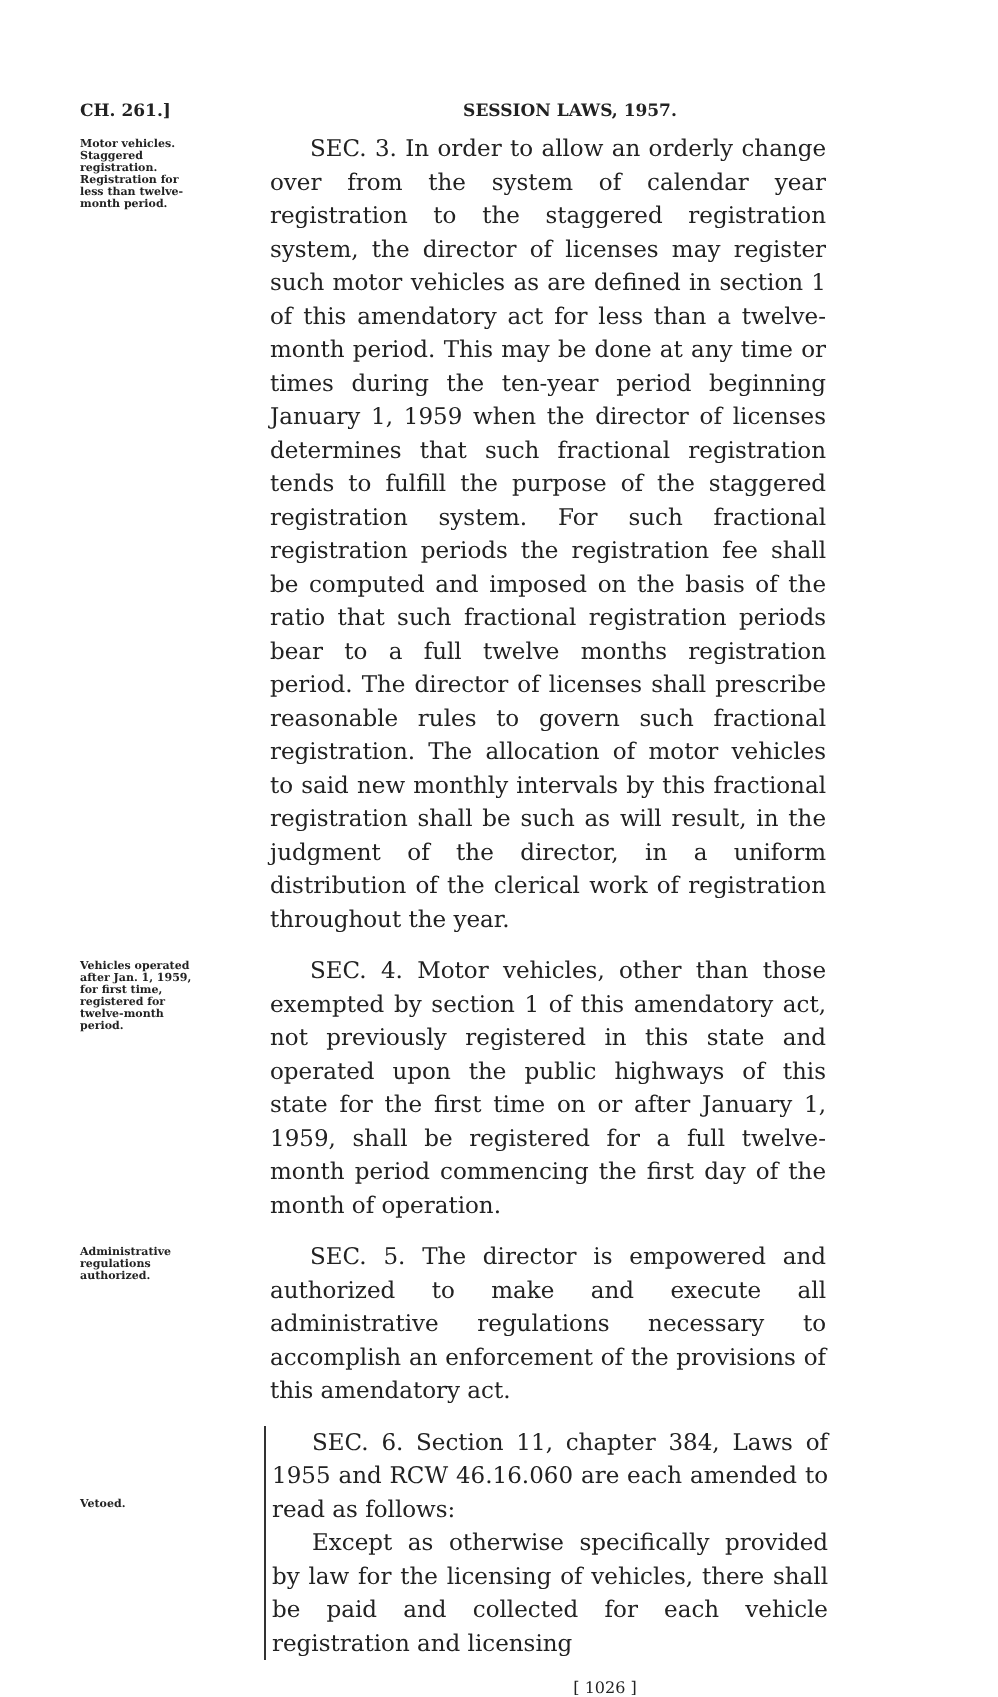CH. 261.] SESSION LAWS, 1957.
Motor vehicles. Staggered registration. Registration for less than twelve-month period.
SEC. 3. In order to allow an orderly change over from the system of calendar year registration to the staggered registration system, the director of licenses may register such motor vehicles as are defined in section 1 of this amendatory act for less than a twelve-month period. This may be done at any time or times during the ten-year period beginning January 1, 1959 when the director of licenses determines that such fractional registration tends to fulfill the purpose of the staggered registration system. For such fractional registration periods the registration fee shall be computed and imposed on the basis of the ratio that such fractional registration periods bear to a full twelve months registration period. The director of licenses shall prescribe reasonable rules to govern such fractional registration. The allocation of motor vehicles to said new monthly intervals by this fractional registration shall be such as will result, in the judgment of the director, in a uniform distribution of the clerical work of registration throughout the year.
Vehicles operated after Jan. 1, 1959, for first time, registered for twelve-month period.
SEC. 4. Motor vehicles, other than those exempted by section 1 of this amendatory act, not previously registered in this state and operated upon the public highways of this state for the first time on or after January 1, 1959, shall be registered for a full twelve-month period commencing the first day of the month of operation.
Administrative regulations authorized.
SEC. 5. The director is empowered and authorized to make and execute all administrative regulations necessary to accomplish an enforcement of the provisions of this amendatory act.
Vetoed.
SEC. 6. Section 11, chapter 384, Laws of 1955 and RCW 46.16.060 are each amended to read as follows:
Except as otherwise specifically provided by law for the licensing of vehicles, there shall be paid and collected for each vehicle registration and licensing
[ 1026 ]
==
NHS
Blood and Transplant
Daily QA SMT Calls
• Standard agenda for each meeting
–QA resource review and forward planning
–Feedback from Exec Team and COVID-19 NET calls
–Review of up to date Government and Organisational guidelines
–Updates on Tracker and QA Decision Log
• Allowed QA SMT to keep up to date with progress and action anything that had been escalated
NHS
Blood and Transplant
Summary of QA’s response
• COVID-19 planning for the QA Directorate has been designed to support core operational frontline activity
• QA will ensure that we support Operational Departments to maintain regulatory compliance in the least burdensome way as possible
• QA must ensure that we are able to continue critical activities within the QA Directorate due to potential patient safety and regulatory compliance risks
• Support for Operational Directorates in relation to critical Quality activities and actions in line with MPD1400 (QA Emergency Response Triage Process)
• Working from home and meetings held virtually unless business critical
--
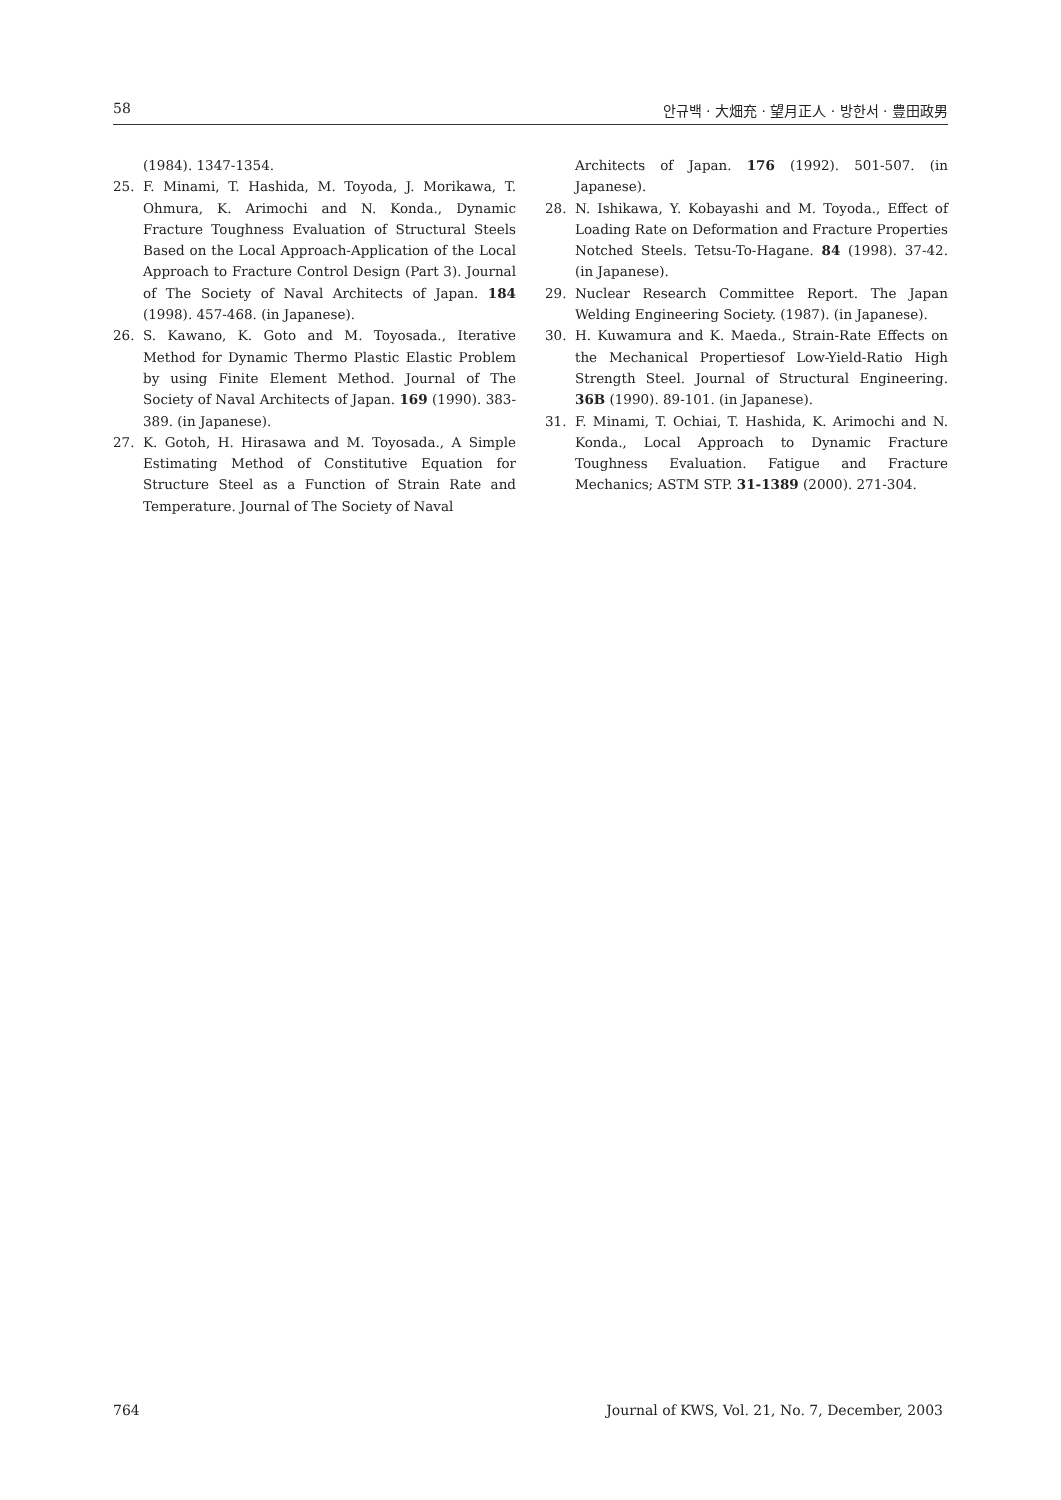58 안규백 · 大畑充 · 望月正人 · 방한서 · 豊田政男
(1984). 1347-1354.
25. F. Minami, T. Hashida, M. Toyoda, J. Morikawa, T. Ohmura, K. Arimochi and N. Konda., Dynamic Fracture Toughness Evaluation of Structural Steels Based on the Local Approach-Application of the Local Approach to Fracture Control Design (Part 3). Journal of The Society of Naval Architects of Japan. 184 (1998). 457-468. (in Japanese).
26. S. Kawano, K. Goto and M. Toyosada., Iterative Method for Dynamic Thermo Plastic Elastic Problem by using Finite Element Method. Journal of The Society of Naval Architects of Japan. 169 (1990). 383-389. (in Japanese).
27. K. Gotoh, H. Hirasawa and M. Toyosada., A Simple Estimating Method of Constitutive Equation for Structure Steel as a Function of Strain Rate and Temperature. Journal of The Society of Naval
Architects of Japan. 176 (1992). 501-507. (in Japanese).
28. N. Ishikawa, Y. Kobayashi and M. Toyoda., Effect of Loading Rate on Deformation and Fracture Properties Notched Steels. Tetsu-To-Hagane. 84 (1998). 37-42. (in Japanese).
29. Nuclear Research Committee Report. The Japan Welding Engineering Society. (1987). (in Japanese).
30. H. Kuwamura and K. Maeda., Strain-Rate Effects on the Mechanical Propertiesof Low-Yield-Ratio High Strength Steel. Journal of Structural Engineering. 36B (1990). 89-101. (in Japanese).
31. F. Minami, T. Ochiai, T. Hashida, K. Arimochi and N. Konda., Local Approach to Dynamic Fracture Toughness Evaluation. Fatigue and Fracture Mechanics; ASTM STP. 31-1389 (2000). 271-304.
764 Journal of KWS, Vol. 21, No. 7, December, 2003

Task directions: Only one part of the material above is to be transcribed, namely the lines starting with the line that has "regulatory compliance risks" and going on through the line that has "unless business critical", exactly as they stand.

Task result:
• QA must ensure that we are able to continue critical activities within the QA Directorate due to potential patient safety and regulatory compliance risks
• Support for Operational Directorates in relation to critical Quality activities and actions in line with MPD1400 (QA Emergency Response Triage Process)
• Working from home and meetings held virtually unless business critical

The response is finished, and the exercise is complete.